> What is required: Look through the records below, and copy out every line that holds the string "interferon".

Collection entries:

+===+

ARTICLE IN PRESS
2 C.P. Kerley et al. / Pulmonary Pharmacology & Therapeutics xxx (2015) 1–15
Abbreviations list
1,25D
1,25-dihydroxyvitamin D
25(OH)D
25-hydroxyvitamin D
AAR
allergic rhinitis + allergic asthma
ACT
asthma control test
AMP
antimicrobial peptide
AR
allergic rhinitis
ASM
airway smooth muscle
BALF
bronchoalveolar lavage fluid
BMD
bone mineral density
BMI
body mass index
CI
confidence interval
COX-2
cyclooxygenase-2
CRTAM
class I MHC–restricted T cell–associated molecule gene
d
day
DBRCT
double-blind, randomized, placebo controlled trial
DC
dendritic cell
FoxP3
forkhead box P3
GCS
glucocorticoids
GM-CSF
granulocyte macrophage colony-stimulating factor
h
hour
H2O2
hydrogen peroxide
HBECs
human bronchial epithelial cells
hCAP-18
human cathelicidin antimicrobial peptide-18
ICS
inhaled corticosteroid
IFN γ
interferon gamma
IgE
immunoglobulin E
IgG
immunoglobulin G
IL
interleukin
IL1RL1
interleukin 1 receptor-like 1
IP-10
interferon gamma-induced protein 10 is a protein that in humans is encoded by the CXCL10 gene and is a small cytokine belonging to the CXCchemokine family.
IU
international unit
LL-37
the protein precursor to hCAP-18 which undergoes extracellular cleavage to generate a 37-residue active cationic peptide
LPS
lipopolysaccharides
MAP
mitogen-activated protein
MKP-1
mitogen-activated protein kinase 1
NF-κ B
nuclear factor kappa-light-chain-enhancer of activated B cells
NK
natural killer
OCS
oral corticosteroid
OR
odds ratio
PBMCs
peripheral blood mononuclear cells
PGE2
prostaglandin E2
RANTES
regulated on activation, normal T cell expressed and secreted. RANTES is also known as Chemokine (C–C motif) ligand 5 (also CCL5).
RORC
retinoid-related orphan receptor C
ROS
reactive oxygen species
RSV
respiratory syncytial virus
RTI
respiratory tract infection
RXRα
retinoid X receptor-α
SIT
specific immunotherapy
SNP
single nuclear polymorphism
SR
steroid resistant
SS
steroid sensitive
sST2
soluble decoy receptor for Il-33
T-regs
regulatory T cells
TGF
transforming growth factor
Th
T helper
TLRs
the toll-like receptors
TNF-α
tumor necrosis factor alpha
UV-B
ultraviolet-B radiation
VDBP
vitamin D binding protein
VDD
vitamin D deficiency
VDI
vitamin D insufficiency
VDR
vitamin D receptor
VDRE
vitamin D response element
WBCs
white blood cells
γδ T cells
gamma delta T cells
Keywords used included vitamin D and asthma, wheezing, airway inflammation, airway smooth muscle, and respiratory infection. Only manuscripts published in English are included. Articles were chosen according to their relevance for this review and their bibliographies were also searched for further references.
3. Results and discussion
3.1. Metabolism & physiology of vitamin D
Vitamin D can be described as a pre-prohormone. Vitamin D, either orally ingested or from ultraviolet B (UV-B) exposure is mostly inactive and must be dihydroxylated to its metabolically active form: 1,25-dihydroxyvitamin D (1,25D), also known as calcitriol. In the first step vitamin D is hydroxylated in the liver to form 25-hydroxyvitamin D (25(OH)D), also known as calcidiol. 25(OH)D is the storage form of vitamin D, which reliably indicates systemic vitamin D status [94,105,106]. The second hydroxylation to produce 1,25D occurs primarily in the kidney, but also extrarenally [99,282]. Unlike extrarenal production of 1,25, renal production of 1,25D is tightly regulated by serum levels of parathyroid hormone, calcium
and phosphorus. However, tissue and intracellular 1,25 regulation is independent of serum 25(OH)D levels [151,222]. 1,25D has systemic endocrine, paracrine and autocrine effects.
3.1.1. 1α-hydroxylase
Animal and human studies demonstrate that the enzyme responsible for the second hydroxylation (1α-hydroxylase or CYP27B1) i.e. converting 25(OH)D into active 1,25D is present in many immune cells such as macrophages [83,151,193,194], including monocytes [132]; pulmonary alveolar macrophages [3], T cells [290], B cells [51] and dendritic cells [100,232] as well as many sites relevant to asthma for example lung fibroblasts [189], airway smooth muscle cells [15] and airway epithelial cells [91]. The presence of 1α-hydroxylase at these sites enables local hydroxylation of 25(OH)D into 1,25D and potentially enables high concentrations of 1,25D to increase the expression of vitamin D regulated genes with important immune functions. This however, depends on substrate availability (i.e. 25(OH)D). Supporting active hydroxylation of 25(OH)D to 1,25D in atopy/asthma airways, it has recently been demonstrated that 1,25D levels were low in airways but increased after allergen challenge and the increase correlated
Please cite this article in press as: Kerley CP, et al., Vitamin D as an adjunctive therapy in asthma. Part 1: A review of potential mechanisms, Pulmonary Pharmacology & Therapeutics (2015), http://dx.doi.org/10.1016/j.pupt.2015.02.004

+===+

> Reply to the exercise:
interferon gamma
interferon gamma-induced protein 10 is a protein that in humans is encoded by the CXCL10 gene and is a small cytokine belonging to the CXCchemokine family.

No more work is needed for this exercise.